D-Lib Magazine
April 1998

ISSN 1082-9873

From the Editor


Thinking about thinking

In a recent issue of The Brain in the News (Vol 5, No. 5, March 13, 1998)[1], Gina Kolata of The New York Times reports on Sally and Bennett Shaywitz's ongoing research into reading and the brain. Using magnetic resonance imaging (MRI), they observed 29 adults with dyslexia and 32 adults who read "easily" perform a series of progressively more difficult reading tasks. The MRI scans enabled the investigators to see which parts of the brain were active depending on the complexity of the reading task. They discovered that dyslexics were unable to use certain pathways in the brain and that the part of the brain that was not active paired words with sound. These results were consistent with observations of stroke victims whose reading ability had been impaired.

This is exciting. As Sally Shaywitz observed in a story for Scientific American,[2] the research she undertook with her husband and their colleagues at Yale University followed twenty years of work by neuroscientists, psychologists, and physicians. These investigations, enabled in part by new information technologies, such as MRI, explored brain organization and function, and exploded conceptions about notions of intelligence, gender, reading, and writing. Specifically, highly intelligent people could still have trouble reading. Dyslexia is equally common in boys and girls, and eye training is not an adequate treatment, since dyslexia is a linguistic deficit.

The research has profound implications for education and for linguistics. Do we teach phonics? How is language represented in symbols, and how does the brain "process" those representations? Evidently, not wholly visually, since our ability to "hear" them clearly affects our ability to understand them.

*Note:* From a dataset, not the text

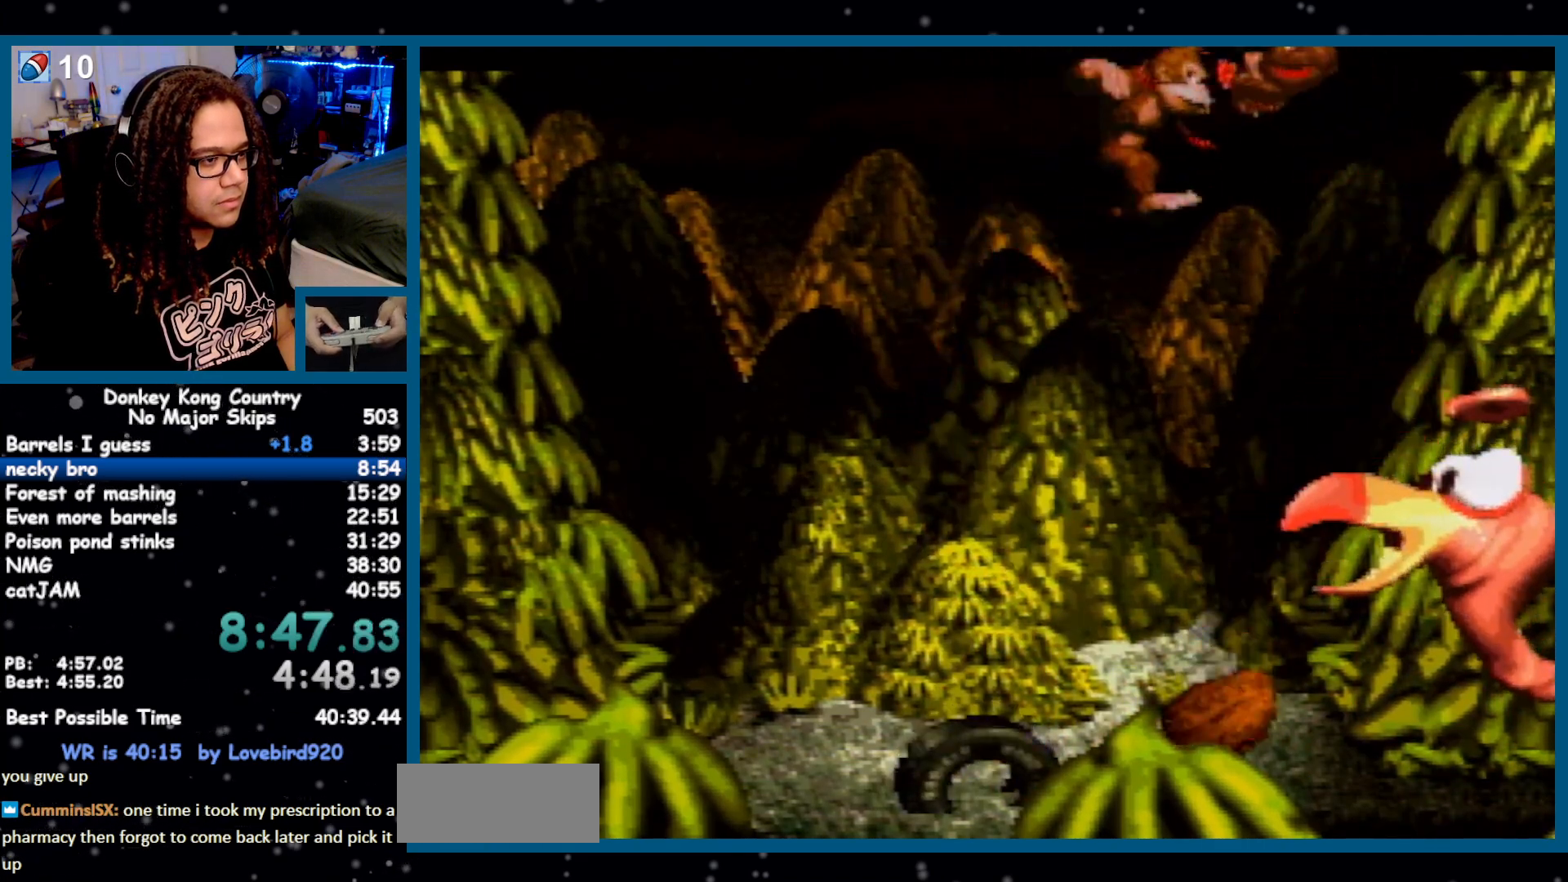
{"buttons": ["Y", "DPAD_RIGHT"], "events": [[250, "DPAD_LEFT", "up"], [383, "DPAD_RIGHT", "down"]]}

If the implications of this work for early childhood education are obvious, the connection to our world of on-line information is, perhaps, more removed but no less real. Quite simply, we expect people to view the screen and to read what is displayed on it, typically either in text, images (e.g., the work that is being done in visual languages and representations of information), or combinations of both. Perceptions of users tend to figure prominently in issues of design but should inform information retrieval as well, since IR -- like reading -- is a cognitive process. European IR researchers have already started down this path[3] as have Amanda Spink, Tom Wilson, and their colleagues, described this month in their story on successive searching; Ben Shneiderman, Bruce Croft, and others[4]. Nevertheless, observing searchers' behavior is the proverbial tip of the iceberg. There are many and deeper issues here, and many disciplines to be invited to the IR table.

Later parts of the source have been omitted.